**** Material to process ****

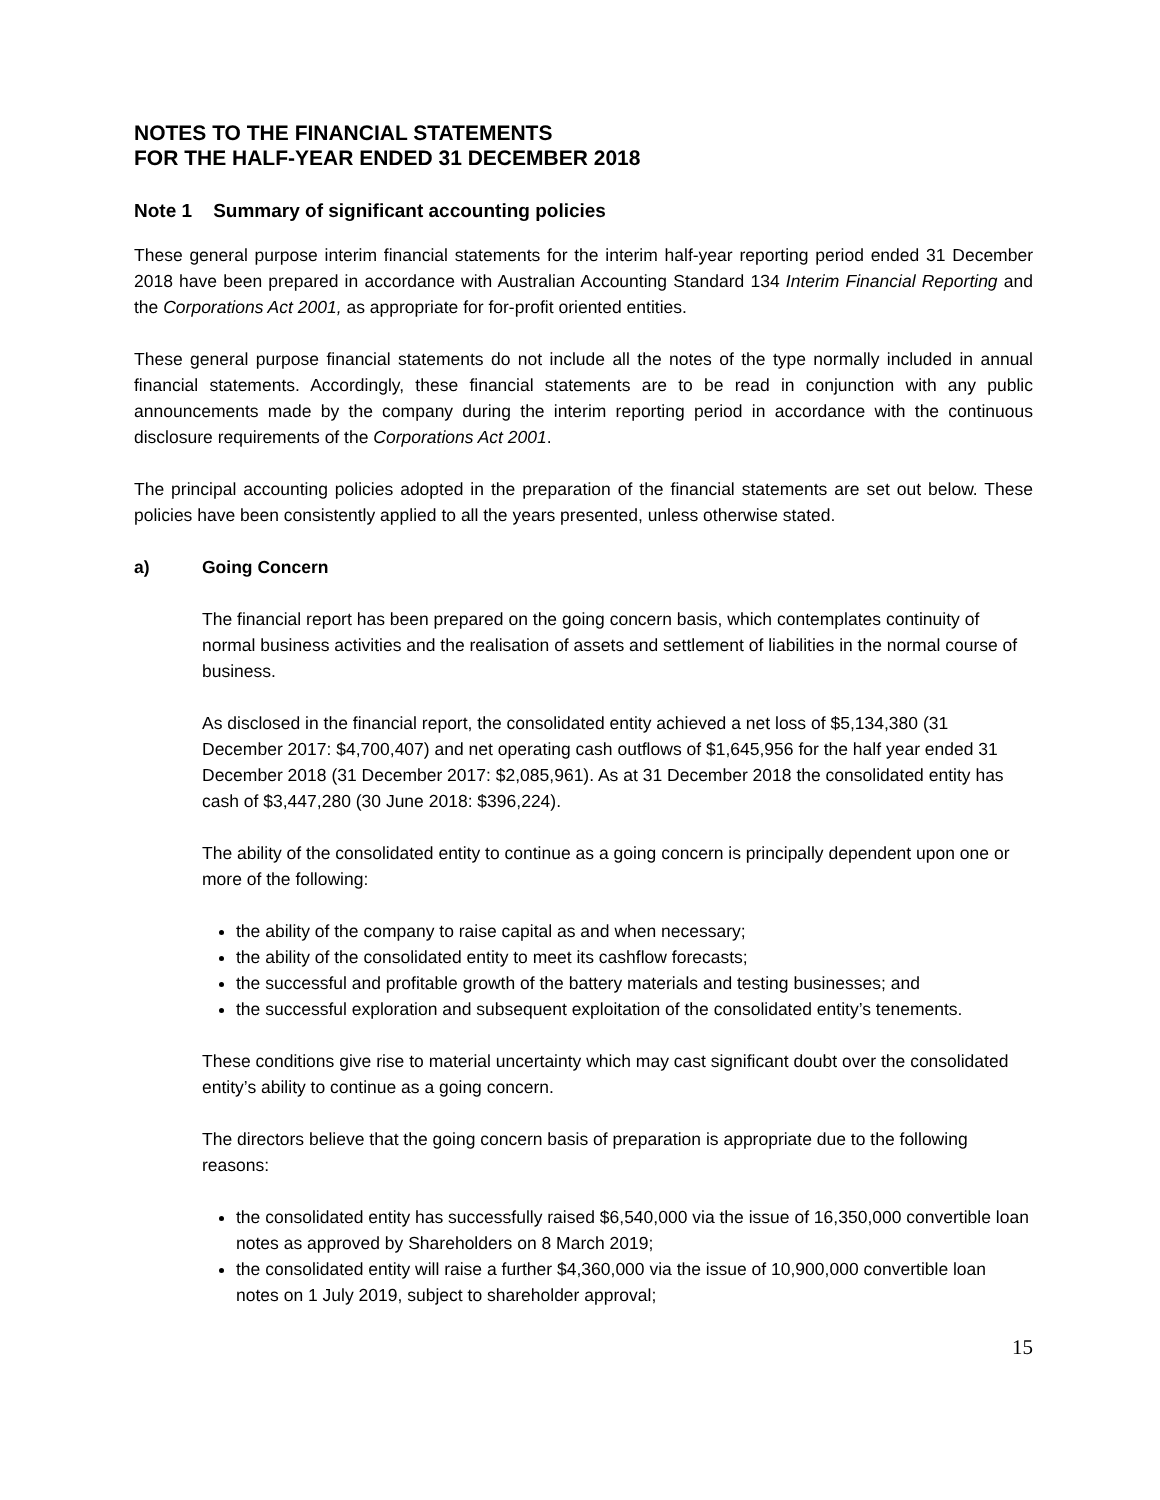NOTES TO THE FINANCIAL STATEMENTS
FOR THE HALF-YEAR ENDED 31 DECEMBER 2018
Note 1 Summary of significant accounting policies
These general purpose interim financial statements for the interim half-year reporting period ended 31 December 2018 have been prepared in accordance with Australian Accounting Standard 134 Interim Financial Reporting and the Corporations Act 2001, as appropriate for for-profit oriented entities.
These general purpose financial statements do not include all the notes of the type normally included in annual financial statements. Accordingly, these financial statements are to be read in conjunction with any public announcements made by the company during the interim reporting period in accordance with the continuous disclosure requirements of the Corporations Act 2001.
The principal accounting policies adopted in the preparation of the financial statements are set out below. These policies have been consistently applied to all the years presented, unless otherwise stated.
a) Going Concern
The financial report has been prepared on the going concern basis, which contemplates continuity of normal business activities and the realisation of assets and settlement of liabilities in the normal course of business.
As disclosed in the financial report, the consolidated entity achieved a net loss of $5,134,380 (31 December 2017: $4,700,407) and net operating cash outflows of $1,645,956 for the half year ended 31 December 2018 (31 December 2017: $2,085,961). As at 31 December 2018 the consolidated entity has cash of $3,447,280 (30 June 2018: $396,224).
The ability of the consolidated entity to continue as a going concern is principally dependent upon one or more of the following:
the ability of the company to raise capital as and when necessary;
the ability of the consolidated entity to meet its cashflow forecasts;
the successful and profitable growth of the battery materials and testing businesses; and
the successful exploration and subsequent exploitation of the consolidated entity’s tenements.
These conditions give rise to material uncertainty which may cast significant doubt over the consolidated entity’s ability to continue as a going concern.
The directors believe that the going concern basis of preparation is appropriate due to the following reasons:
the consolidated entity has successfully raised $6,540,000 via the issue of 16,350,000 convertible loan notes as approved by Shareholders on 8 March 2019;
the consolidated entity will raise a further $4,360,000 via the issue of 10,900,000 convertible loan notes on 1 July 2019, subject to shareholder approval;
15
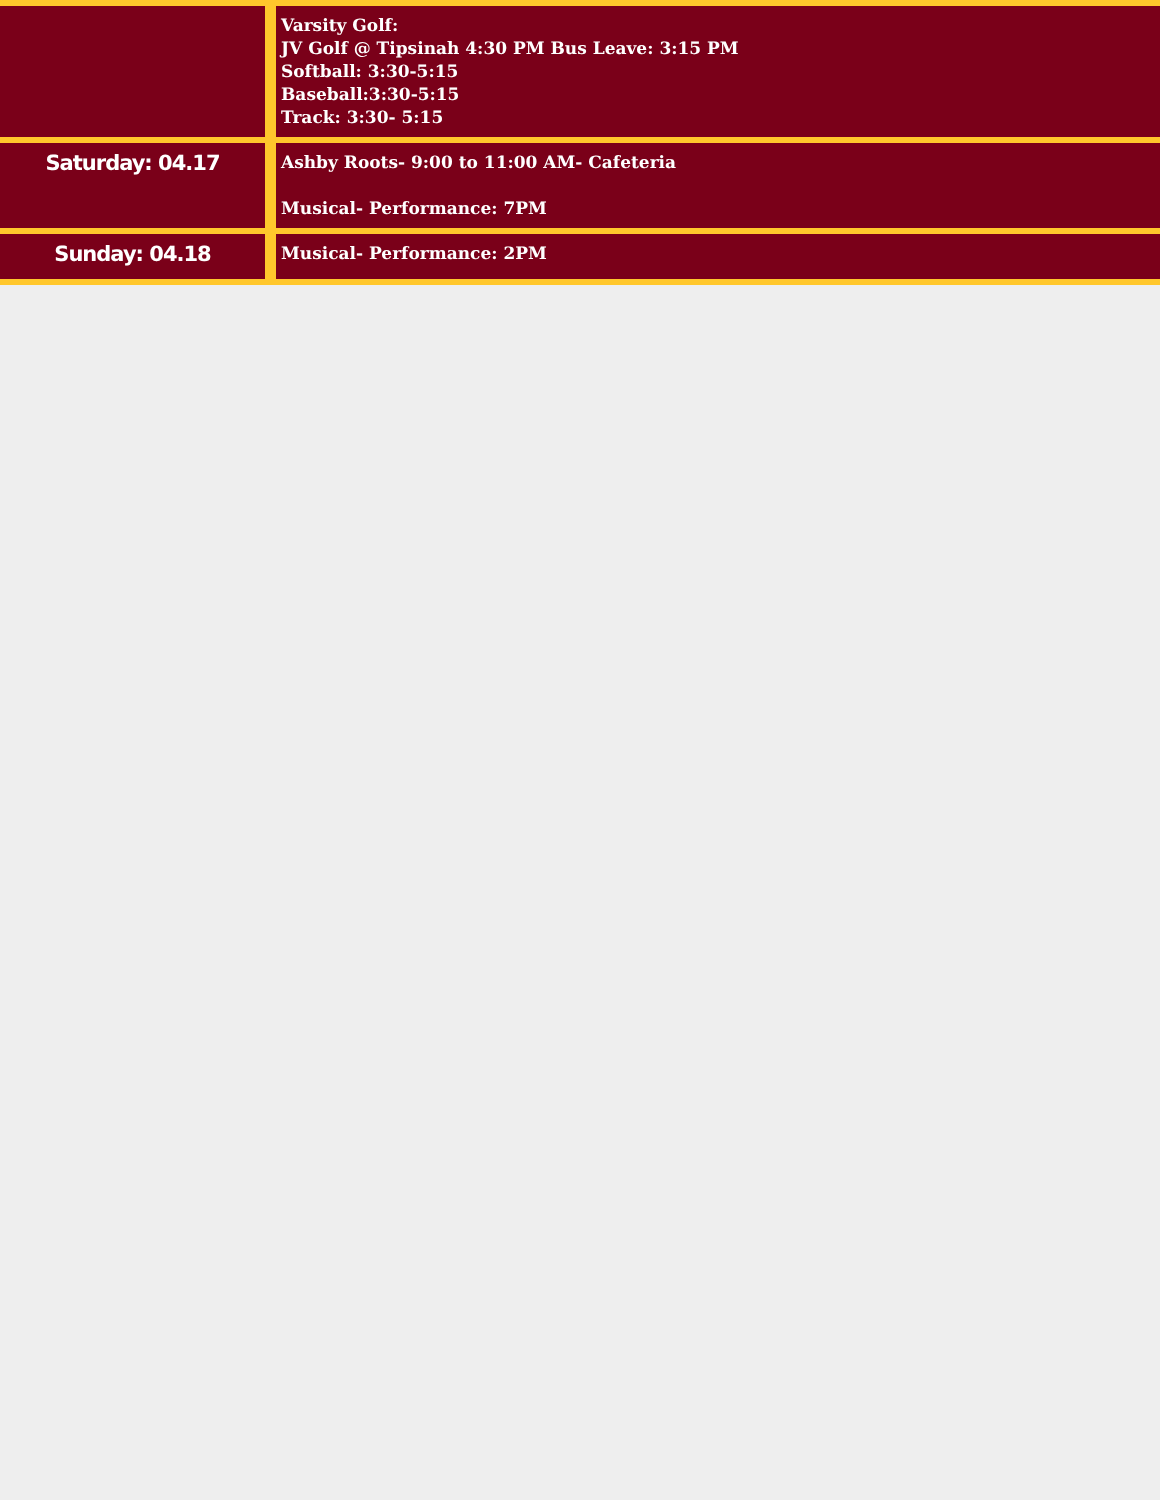| | Varsity Golf: JV Golf @ Tipsinah 4:30 PM Bus Leave: 3:15 PM Softball: 3:30-5:15 Baseball:3:30-5:15 Track: 3:30- 5:15 |
| Saturday: 04.17 | Ashby Roots- 9:00 to 11:00 AM- Cafeteria Musical- Performance: 7PM |
| Sunday: 04.18 | Musical- Performance: 2PM |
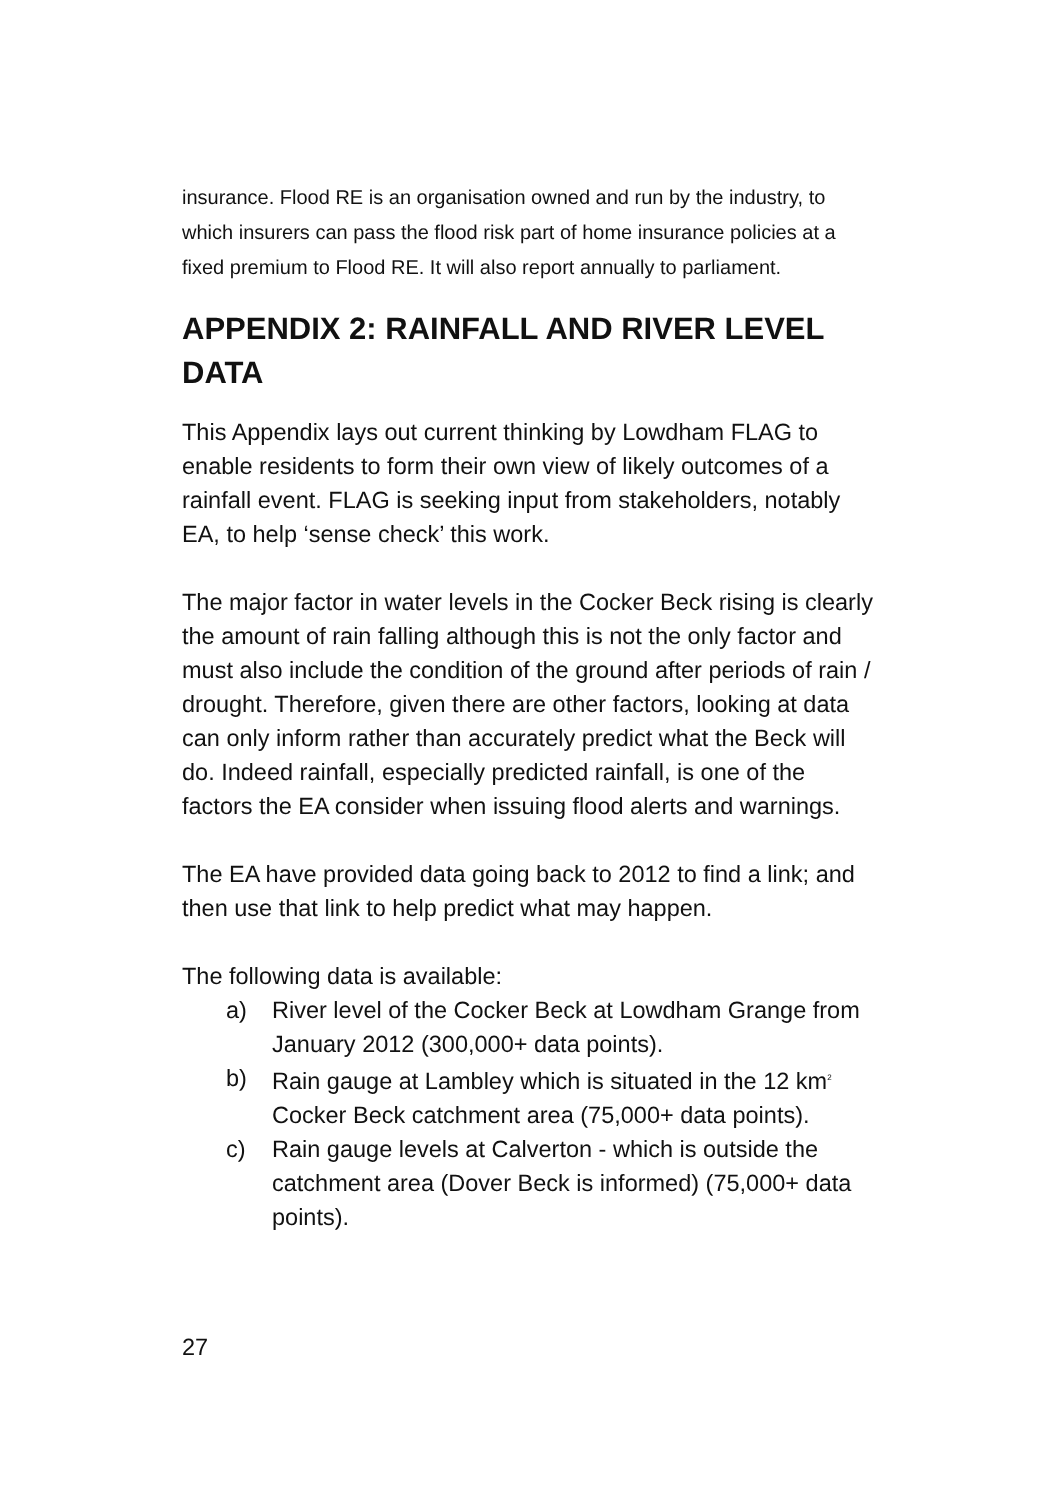insurance. Flood RE is an organisation owned and run by the industry, to which insurers can pass the flood risk part of home insurance policies at a fixed premium to Flood RE. It will also report annually to parliament.
APPENDIX 2: RAINFALL AND RIVER LEVEL DATA
This Appendix lays out current thinking by Lowdham FLAG to enable residents to form their own view of likely outcomes of a rainfall event. FLAG is seeking input from stakeholders, notably EA, to help ‘sense check’ this work.
The major factor in water levels in the Cocker Beck rising is clearly the amount of rain falling although this is not the only factor and must also include the condition of the ground after periods of rain / drought. Therefore, given there are other factors, looking at data can only inform rather than accurately predict what the Beck will do. Indeed rainfall, especially predicted rainfall, is one of the factors the EA consider when issuing flood alerts and warnings.
The EA have provided data going back to 2012 to find a link; and then use that link to help predict what may happen.
The following data is available:
a) River level of the Cocker Beck at Lowdham Grange from January 2012 (300,000+ data points).
b) Rain gauge at Lambley which is situated in the 12 km<sup>2</sup> Cocker Beck catchment area (75,000+ data points).
c) Rain gauge levels at Calverton - which is outside the catchment area (Dover Beck is informed) (75,000+ data points).
27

****

What you will do: Please repeat, exactly as written, the lines in the records above, starting with the one that has "the successful exploration" and going on through the one that has "APPENDIX 2: RAINFALL AND RIVER LEVEL DATA". Pictures are to be left out.

Task response:
the successful exploration and subsequent exploitation of the consolidated entity’s tenements.
These conditions give rise to material uncertainty which may cast significant doubt over the consolidated entity’s ability to continue as a going concern.
The directors believe that the going concern basis of preparation is appropriate due to the following reasons:
the consolidated entity has successfully raised $6,540,000 via the issue of 16,350,000 convertible loan notes as approved by Shareholders on 8 March 2019;
the consolidated entity will raise a further $4,360,000 via the issue of 10,900,000 convertible loan notes on 1 July 2019, subject to shareholder approval;
15
| | Varsity Golf: JV Golf @ Tipsinah 4:30 PM Bus Leave: 3:15 PM Softball: 3:30-5:15 Baseball:3:30-5:15 Track: 3:30- 5:15 |
| Saturday: 04.17 | Ashby Roots- 9:00 to 11:00 AM- Cafeteria Musical- Performance: 7PM |
| Sunday: 04.18 | Musical- Performance: 2PM |
insurance. Flood RE is an organisation owned and run by the industry, to which insurers can pass the flood risk part of home insurance policies at a fixed premium to Flood RE. It will also report annually to parliament.
APPENDIX 2: RAINFALL AND RIVER LEVEL DATA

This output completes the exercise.